Reproduce the text of all the records below line for line, leaving out the picture markers.

*** SOURCE MATERIAL Section Begins ***

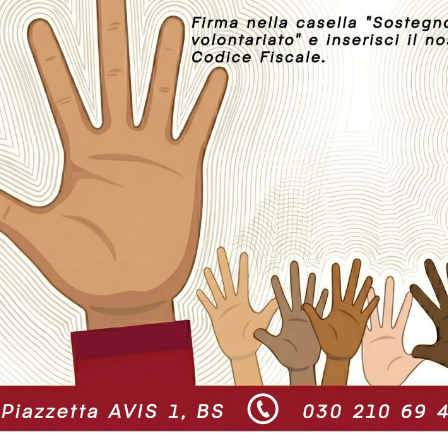
 ha ricordato i suoi AVISINI
Pietro, super avisino da r
ti
Leggi tutto
gi tutto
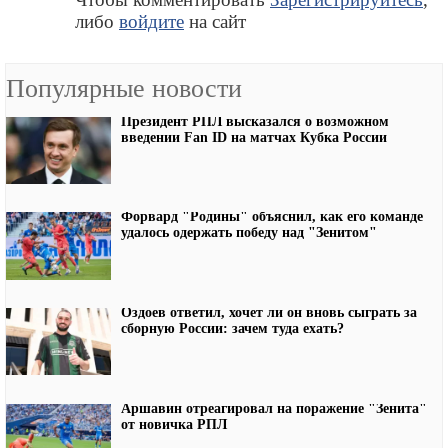
либо
войдите
на сайт
Популярные новости
Президент РПЛ высказался о возможном
введении Fan ID на матчах Кубка России
Форвард "Родины" объяснил, как его команде
удалось одержать победу над "Зенитом"
Оздоев ответил, хочет ли он вновь сыграть за
сборную России: зачем туда ехать?
Аршавин отреагировал на поражение "Зенита"
от новичка РПЛ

*** SOURCE MATERIAL Section Ends ***

RESPONSE AREA
 ha ricordato i suoi AVISINI
Pietro, super avisino da r
ti
Leggi tutto
gi tutto
либо
войдите
на сайт
Популярные новости
Президент РПЛ высказался о возможном
введении Fan ID на матчах Кубка России
Форвард "Родины" объяснил, как его команде
удалось одержать победу над "Зенитом"
Оздоев ответил, хочет ли он вновь сыграть за
сборную России: зачем туда ехать?
Аршавин отреагировал на поражение "Зенита"
от новичка РПЛ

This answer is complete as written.